Given that I am not particularly interested in decadal means, and even if I was can easily recreate these manually at a later date, then can I not just go back to the previous year and restart from there? In other words, the model failed at year 2216, so can I not go back to 2215 (saving the original version of this, so I don't get a gap) and then run from there? I appreciate this might mean that this particular decadal mean is not calculated correctly, but as I said that doesn't really matter to me, as long as it runs from the technical side.
Charlie
comment:5 Changed 10 months ago by grenville
Hi Charlie
Yes, that's probably OK. Bear in mind seasonal and yearly means too.
(thanks for the new key)
Grenville
comment:6 Changed 10 months ago by charlie
Hi Grenville,
Sorry for the delay in getting back to you. I have now done as you suggested, rewinding to 2215 (the year before the suite failed) and restarting from this. It successfully completed 2215, but has yet again failed at 2216 (where it failed before) giving me the following error:
atpAppSigHandler: Back-end never delivered its pid. Re-raising signal. atpAppSigHandler: Back-end never delivered its pid. Re-raising signal. atpAppSigHandler: Back-end never delivered its pid. Re-raising signal. atpAppSigHandler: Back-end never delivered its pid. Re-raising signal. _pmiu_daemon(SIGCHLD): [NID 03680] [c5-1c0s8n0] [Mon Jun 15 23:09:58 2020] PE RANK 1010 exit signal Aborted atpAppSigHandler: Back-end never delivered its pid.

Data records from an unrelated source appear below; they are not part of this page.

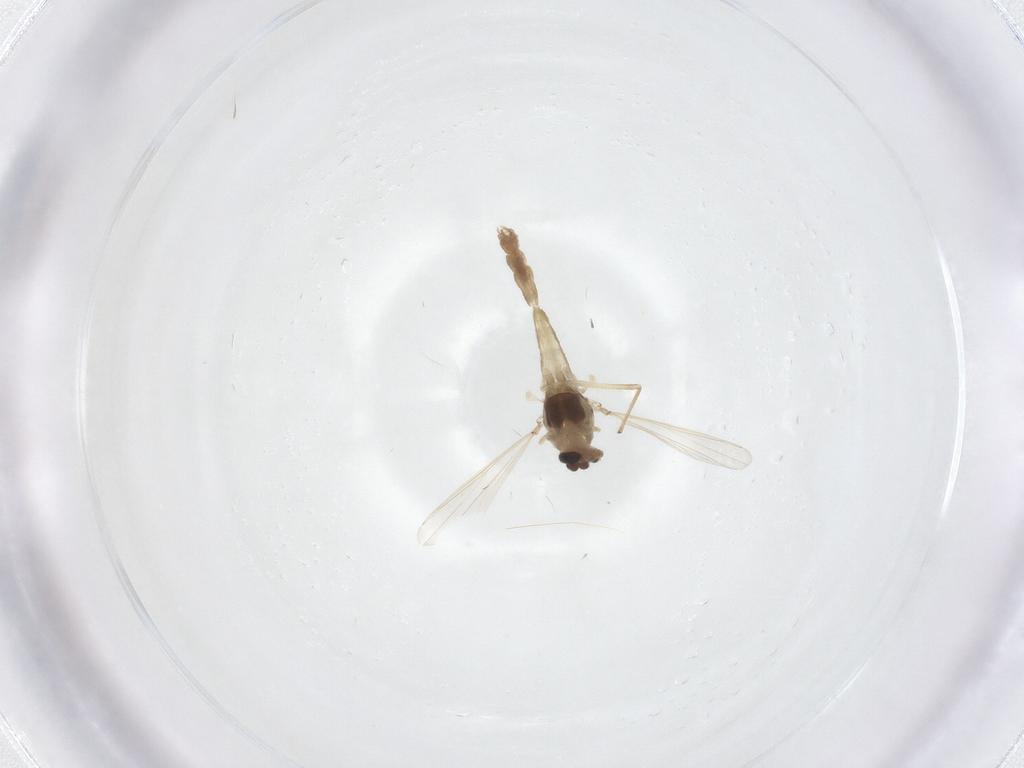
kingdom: Animalia
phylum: Arthropoda
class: Insecta
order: Diptera
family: Chironomidae
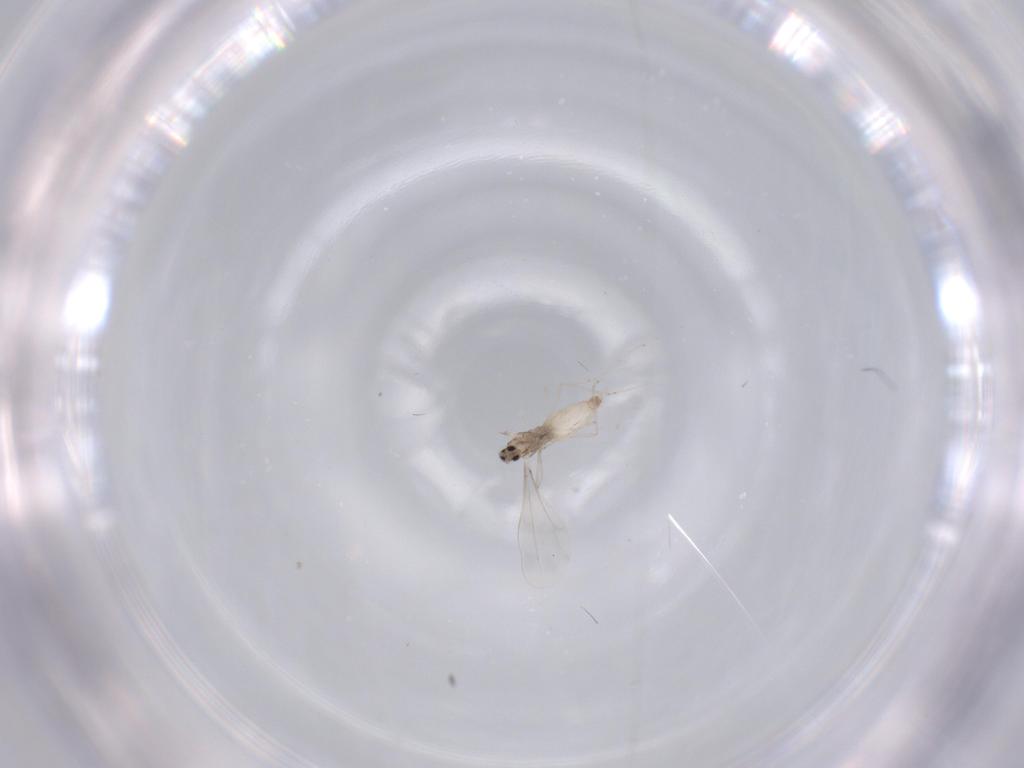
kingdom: Animalia
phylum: Arthropoda
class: Insecta
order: Diptera
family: Cecidomyiidae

Re-raising signal. [NID 03680] 2020-06-15 23:09:58 Apid 108351778: initiated application termination [FAIL] run_model # return-code=137 2020-06-15T23:10:01Z CRITICAL - failed/EXIT
Again, I can't believe this is a science problem, because as I said this suite has run successfully for over 200 years without any problems whatsoever. So clearly, based on what you said above, something technical is still going wrong here.
Interestingly, this appears to be specific to this suite. I know this because I started another suite yesterday (bv241), from exactly the same starting point in 2215, and it is running fine and has got well beyond 2216.
Do you have any other ideas as to how I can get br871 running again?
Many thanks,
Charlie
comment:7 Changed 10 months ago by charlie
Hi Grenville,
Now that nexcs has (finally) returned, would you be able to take another quick look at the above problem?
Many thanks,
Charlie
comment:8 Changed 10 months ago by grenville
Charlie
It's not the same problem - it's a problem with the NEMO namelist_cfg file It's out of sync. In general you should remove the work directores dated after the cycle you are starting at. The nemo drivers look in the latest work directory (or did), they are not cycle aware (or weren') - not sure what to advise just yet.
Grenvile
comment:9 Changed 10 months ago by grenville
Charlie
It might have been simpler to have started a whole new suite for 2015 rather than starting br871 the way it was - please try deleting /home/d05/cwilliams/cylc-run/u-br871/work/22170101T0000Z and rerigger the 2216 coupled task.
Grenville
comment:10 Changed 10 months ago by charlie
Thanks Grenville, and I apologise for the delay - I wasn't able to check this until Jasmin returned properly earlier on. Anyway, that appears to have worked, and my suites are now running again.
I will close the ticket.
Many thanks,
Charlie
comment:11 Changed 10 months ago by charlie
- Resolution set to fixed
- Status changed from new to closed
Charlie
It appears that a partial sum file has gone wrong.
I can only suggest that you rerun from 22160101T0000Z. You will need to organise start files and history file as described in https://code.metoffice.gov.uk/trac/moci/wiki/tips_CRgeneral (Restarting Failing Suites) — I think you have done that before. Then
rose suite-run --warm 22160101T0000Z
If this doesn't work, I can only suggest starting a new suite from a suitable point and sort out climate means manually.
Grenville